According to the Bruges communiqué, the ageing European teacher and trainer population, combined with changes in labour markets and working environments, have made improvements in initial and continuing training for teachers and trainers necessary.

The indicator considered here is the number of upper secondary teachers aged 50 and over (as % of all upper secondary teachers). It is calculated generally (overall figures) and specifically (separately for general and vocational education).

Ageing IVET teachers

Source: Cedefop calculations based on Eurostat, UOE.


Key points:

  • Based on available data, in vocational upper secondary education, the share of older teachers (teachers aged 50 and over) ranges across EU countries from 26% to 54% (data refer to 2009 and are available for 18 Member States).
  • In vocational upper secondary education, the share of older teachers is bigger than 30% in 14 of 18 countries and close to that in the remaining four countries. Shares are highest in the Netherlands and Latvia (more than 50%) and lowest in Slovenia (29%), Poland (27%), Luxembourg and Malta (26%).
  • In 15 of 18 countries, the share of older teachers is higher in the vocational stream than in the general stream. Particularly, in seven countries, there are differences by eight or more percentage points between general and vocational education (in the Netherlands, Hungary, United Kingdom, Finland, Cyprus, Slovakia and Latvia).
  • In almost all countries for which data are available, the share of workers aged 50 and over is higher among upper secondary teachers than among all workers (average of all occupations, based on 2009 LFS data).
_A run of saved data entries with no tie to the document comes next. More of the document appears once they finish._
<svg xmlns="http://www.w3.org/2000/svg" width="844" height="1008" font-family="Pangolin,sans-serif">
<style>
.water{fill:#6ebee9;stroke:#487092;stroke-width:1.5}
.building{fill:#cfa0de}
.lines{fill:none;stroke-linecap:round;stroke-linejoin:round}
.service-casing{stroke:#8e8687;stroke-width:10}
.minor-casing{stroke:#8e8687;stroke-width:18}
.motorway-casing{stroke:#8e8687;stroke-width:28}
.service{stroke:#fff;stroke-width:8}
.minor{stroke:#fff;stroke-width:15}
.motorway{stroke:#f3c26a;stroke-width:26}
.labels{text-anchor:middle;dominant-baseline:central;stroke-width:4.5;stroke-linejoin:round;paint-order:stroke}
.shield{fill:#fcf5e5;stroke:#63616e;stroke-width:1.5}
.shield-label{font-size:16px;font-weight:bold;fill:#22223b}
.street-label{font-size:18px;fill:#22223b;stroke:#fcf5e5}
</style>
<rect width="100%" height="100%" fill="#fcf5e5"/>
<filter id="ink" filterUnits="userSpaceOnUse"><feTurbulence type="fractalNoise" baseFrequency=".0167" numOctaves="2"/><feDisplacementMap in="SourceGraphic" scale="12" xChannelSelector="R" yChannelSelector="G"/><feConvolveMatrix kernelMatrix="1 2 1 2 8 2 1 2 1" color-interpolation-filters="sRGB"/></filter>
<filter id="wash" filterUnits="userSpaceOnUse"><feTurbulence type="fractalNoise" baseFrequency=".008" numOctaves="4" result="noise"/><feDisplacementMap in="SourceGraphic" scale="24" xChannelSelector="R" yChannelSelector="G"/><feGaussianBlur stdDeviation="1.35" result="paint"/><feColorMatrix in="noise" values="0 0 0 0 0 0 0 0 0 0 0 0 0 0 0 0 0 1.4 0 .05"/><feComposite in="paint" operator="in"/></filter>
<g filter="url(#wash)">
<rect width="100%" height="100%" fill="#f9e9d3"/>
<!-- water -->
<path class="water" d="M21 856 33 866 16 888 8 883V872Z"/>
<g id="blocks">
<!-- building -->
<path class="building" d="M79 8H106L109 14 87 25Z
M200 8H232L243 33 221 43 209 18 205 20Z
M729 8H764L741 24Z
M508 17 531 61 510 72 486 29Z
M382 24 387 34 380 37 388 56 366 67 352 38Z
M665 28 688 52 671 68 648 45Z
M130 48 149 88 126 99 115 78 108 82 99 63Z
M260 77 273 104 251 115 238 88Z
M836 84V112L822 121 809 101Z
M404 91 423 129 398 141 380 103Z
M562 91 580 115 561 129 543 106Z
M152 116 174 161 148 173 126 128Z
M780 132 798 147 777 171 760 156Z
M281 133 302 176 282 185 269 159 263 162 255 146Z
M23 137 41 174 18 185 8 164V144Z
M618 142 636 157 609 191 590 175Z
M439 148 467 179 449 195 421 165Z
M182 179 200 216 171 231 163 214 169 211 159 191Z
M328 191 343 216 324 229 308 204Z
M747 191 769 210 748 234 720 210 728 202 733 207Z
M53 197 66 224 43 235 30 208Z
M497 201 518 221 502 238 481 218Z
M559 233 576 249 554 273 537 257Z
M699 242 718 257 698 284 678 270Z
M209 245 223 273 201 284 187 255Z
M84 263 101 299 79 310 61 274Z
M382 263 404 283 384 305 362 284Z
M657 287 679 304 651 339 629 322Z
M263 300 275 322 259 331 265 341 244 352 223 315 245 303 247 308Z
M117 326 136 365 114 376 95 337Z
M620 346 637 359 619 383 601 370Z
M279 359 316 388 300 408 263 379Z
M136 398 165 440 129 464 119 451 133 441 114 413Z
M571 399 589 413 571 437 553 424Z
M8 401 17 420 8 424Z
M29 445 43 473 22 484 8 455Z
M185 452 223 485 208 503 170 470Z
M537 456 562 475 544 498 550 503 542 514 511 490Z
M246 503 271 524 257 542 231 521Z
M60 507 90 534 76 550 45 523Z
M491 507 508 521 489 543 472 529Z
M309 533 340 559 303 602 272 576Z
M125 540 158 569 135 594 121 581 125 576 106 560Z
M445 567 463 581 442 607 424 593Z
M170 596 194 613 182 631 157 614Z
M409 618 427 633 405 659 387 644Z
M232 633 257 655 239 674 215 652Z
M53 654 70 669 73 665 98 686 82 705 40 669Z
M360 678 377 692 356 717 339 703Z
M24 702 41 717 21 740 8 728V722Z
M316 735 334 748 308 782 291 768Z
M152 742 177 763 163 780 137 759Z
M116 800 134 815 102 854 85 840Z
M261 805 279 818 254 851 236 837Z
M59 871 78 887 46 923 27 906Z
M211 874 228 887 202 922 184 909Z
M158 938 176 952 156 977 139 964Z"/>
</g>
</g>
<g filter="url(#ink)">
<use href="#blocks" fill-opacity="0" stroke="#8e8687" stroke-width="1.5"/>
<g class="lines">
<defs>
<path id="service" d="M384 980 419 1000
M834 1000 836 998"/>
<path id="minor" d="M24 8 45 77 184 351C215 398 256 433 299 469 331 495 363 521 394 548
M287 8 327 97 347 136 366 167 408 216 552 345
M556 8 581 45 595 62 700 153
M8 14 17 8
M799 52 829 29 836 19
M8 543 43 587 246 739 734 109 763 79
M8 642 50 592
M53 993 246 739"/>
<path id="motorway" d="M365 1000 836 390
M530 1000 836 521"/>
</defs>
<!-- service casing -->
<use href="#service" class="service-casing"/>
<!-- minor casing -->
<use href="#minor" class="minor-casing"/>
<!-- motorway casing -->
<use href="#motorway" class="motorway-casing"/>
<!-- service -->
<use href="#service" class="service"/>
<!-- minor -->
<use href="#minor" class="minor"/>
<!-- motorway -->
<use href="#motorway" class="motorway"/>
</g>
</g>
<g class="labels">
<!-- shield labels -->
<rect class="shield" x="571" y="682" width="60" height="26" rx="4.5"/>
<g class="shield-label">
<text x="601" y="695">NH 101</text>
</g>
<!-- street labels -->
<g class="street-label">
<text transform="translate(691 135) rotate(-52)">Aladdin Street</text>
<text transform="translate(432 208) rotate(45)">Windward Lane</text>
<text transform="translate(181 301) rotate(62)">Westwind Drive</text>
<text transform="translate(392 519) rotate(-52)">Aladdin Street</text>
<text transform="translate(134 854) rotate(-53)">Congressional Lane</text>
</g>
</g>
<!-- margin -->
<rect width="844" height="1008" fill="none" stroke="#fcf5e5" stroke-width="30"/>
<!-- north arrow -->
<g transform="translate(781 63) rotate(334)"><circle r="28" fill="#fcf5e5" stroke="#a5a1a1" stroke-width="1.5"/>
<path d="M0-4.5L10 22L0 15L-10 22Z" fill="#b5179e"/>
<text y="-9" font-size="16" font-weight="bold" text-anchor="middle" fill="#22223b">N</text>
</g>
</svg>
This applies to both general and vocational upper secondary teachers.
  • Between 2004 and 2009, in vocational upper secondary education, the share of older teachers increased in 10 of 15 countries for which data are available (increases between four and 14 percentage points). The value was relatively stable in five countries: France, Malta and Sweden (slight drops of about one percentage point) as well as in Hungary and the United Kingdom (slight drops of about two percentage points).
  • Over the same period, general education was characterised by similar country trends. However, particular dynamics can be spotted in Malta and Sweden (where shares of older teachers decreased in general education, they remained stable in the vocational stream). In Finland, the share of older teachers decreased in general education, but increased in the vocational stream.


Data originate from the Unesco-OECD-Eurostat (UOE) data collection on education systems and are subject to its methodology. Data were processed by Cedefop and provided by Eurostat on 26 July 2011.  Possible differences in national VET systems should be considered when interpreting the data. More information on each country’s VET system can be found in Cedefop’s VET in Europe database.